Verilen Metin:
________________________________________

İnsana düşen görev
çalışmak, helali aramak, sonra da
gönlünü Rabbine teslim etmektir.
“Rızık koşmaz, nasip ulaşır.”
İnsan çoğu zaman hayat telaşına kapılır. Daha çok kazanmak, daha uzun yaşamak, daha fazlasına sahip olmak için didinir durur. Oysa bilmez ki, rızkı da ömrü de Rabbimizin ilminde yazılıdır.
Kur’an bize şöyle hatırlatır:
“Yeryüzünde hareket eden hiçbir canlı yoktur ki, rızkı Allah’a ait olmasın.” (Hud, 6)
Aç kalma korkusu, yarına yetişememe endişesi aslında şeytanın vesvesesidir. Çünkü Allah, kulunun rızkını takdir etmiştir. İnsana düşen görev çalışmak, helali aramak, sonra da gönlünü Rabbine teslim etmektir.
Rızkın telaşı insanı helale değil, harama sürükler. Ömrün kaygısı ise insana yaşamı unutturur. Hâlbuki ömrümüzün her nefesi bize emanettir; sayısı bellidir, uzatıp kısaltacak olan yalnızca Allah’tır.

________________________________________

Veri Kayıtları:
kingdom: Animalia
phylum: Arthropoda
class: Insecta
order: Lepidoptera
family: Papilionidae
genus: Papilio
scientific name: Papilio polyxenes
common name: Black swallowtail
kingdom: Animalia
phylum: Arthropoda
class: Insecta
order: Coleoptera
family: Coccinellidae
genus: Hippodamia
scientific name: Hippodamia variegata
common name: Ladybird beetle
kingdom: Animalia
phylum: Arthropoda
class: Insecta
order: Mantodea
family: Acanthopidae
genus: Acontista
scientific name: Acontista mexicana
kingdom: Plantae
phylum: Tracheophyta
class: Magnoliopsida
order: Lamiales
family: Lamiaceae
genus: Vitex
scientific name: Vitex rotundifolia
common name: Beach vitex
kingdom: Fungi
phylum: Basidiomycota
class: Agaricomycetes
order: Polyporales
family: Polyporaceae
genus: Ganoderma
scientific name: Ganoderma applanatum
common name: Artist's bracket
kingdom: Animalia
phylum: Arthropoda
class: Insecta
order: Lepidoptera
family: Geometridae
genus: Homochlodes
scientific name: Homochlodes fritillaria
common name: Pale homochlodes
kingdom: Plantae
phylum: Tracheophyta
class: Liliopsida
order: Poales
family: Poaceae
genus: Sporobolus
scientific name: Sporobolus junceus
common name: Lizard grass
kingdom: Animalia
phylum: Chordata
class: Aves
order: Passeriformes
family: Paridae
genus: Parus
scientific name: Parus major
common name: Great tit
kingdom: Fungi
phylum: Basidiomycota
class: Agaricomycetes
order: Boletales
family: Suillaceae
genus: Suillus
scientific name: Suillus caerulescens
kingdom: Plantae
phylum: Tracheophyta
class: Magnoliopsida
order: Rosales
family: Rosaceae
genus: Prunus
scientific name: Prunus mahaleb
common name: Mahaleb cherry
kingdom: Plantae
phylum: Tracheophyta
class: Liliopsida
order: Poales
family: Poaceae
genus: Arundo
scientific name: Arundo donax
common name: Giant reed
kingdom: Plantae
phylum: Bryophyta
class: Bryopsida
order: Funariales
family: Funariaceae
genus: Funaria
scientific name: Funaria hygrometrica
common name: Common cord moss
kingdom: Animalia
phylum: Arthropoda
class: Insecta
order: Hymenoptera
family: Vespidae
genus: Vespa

________________________________________

Yapılacak İş: Rızık üzerine olan metni hiçbir değişiklik yapmadan baştan sona kopyalayınız. Kayıtların bu çalışmada hiçbir işlevi bulunmamaktadır.

Görev Yanıtı:
İnsana düşen görev
çalışmak, helali aramak, sonra da
gönlünü Rabbine teslim etmektir.
“Rızık koşmaz, nasip ulaşır.”
İnsan çoğu zaman hayat telaşına kapılır. Daha çok kazanmak, daha uzun yaşamak, daha fazlasına sahip olmak için didinir durur. Oysa bilmez ki, rızkı da ömrü de Rabbimizin ilminde yazılıdır.
Kur’an bize şöyle hatırlatır:
“Yeryüzünde hareket eden hiçbir canlı yoktur ki, rızkı Allah’a ait olmasın.” (Hud, 6)
Aç kalma korkusu, yarına yetişememe endişesi aslında şeytanın vesvesesidir. Çünkü Allah, kulunun rızkını takdir etmiştir. İnsana düşen görev çalışmak, helali aramak, sonra da gönlünü Rabbine teslim etmektir.
Rızkın telaşı insanı helale değil, harama sürükler. Ömrün kaygısı ise insana yaşamı unutturur. Hâlbuki ömrümüzün her nefesi bize emanettir; sayısı bellidir, uzatıp kısaltacak olan yalnızca Allah’tır.